Definition of disastrously in English:

disastrously

adverb

  • 1In a way that causes great damage.

    ‘the economy has been disastrously mismanaged’
    • ‘Having seen many of her students become disastrously addicted to drugs, she determined to kill the drug trafficker.’
    • ‘At the Battle of Courtrai in 1302, the French army was disastrously defeated by Flemish burghers.’
    • ‘Expeditions which are decided upon and organised with insufficient care generally end disastrously.’
    • ‘The anorexia sufferer is more likely to become disastrously underweight, while the bulimic will vary between the extremes of "normal".’
    • ‘The disastrously negative effects on investors ' morale cannot be denied.’
    • ‘There is nervousness in military circles that such a war could backfire disastrously.’
    • ‘The unsuccessful campaign ended disastrously with the death of five-sixths of the colonial soldiery.’
    • ‘One of the helicopters disastrously crashed on the Mull of Kintyre in 1994.’
    • ‘It is undeniable that the aftermath of the remarkable military victory has been disastrously handled.’
    • ‘Now fox populations have dropped disastrously.’
    1. 1.1 In an extremely unsuccessful way.
      ‘the party fared disastrously in by-elections’
      as submodifier ‘the mission went disastrously wrong’
      • ‘The whole saga is starting to look disastrously dated.’
      • ‘He says the coach made some terrible errors and described the Lions as having done "disastrously badly" in New Zealand.’
      • ‘During his mayorship, he demonstrated great administrative ability but a disastrously ill-tuned political antenna.’
      • ‘Parsons, a good actress who has disastrously taken up directing in recent years, directed the whole silly adventure.’
      • ‘As Mr.

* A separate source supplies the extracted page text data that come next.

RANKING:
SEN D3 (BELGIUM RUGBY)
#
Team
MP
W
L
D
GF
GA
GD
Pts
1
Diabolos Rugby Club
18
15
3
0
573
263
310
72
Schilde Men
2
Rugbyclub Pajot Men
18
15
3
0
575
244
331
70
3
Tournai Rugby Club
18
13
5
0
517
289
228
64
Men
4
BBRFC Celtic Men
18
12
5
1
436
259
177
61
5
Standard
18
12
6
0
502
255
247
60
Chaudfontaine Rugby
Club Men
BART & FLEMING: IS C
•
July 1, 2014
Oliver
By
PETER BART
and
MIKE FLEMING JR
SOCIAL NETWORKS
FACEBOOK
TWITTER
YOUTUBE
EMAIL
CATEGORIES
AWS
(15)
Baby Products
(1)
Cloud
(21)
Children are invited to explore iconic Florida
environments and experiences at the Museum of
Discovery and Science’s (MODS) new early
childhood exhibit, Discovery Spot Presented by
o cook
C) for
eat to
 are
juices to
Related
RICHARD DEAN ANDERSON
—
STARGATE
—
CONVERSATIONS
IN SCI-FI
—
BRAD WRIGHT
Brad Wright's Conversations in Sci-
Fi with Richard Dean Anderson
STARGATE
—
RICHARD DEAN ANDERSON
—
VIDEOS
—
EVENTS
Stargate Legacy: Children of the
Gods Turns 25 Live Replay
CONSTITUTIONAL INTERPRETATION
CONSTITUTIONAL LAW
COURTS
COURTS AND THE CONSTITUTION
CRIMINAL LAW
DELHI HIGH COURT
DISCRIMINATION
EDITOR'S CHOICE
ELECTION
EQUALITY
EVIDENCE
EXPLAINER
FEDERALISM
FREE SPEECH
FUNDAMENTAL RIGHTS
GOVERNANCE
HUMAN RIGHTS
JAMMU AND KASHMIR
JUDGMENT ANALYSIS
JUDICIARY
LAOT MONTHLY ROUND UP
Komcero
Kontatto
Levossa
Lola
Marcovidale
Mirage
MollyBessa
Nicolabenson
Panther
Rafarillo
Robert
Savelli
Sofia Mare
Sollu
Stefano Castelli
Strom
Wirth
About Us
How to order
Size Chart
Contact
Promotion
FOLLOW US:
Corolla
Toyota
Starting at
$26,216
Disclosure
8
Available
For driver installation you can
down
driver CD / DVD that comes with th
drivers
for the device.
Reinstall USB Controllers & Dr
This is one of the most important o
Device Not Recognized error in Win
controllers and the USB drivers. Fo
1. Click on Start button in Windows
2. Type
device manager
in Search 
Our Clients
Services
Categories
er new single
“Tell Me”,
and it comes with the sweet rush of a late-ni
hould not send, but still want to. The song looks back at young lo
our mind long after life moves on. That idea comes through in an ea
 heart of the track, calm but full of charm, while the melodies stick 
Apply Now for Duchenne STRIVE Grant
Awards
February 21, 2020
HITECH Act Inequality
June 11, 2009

Taranto points out, a closer examination of the facts might have prevented Mr. Buchanan from being so disastrously mistaken.’
      • ‘Wells was married twice: firstly, and disastrously, in 1891 to his cousin, Isabel.’
      • ‘Even when a company is right about the technology, it's all too easy for it to be disastrously early for the market.’
      • ‘No doubt the Labor Party will be spending a lot of time, money and energy analysing how it so disastrously lost the election.’
      • ‘It is now 12 years since our rail system was disastrously privatised and allowed to run down.’
      • ‘They each share one trait in common: they are all ceaselessly, painfully, disastrously unfunny.’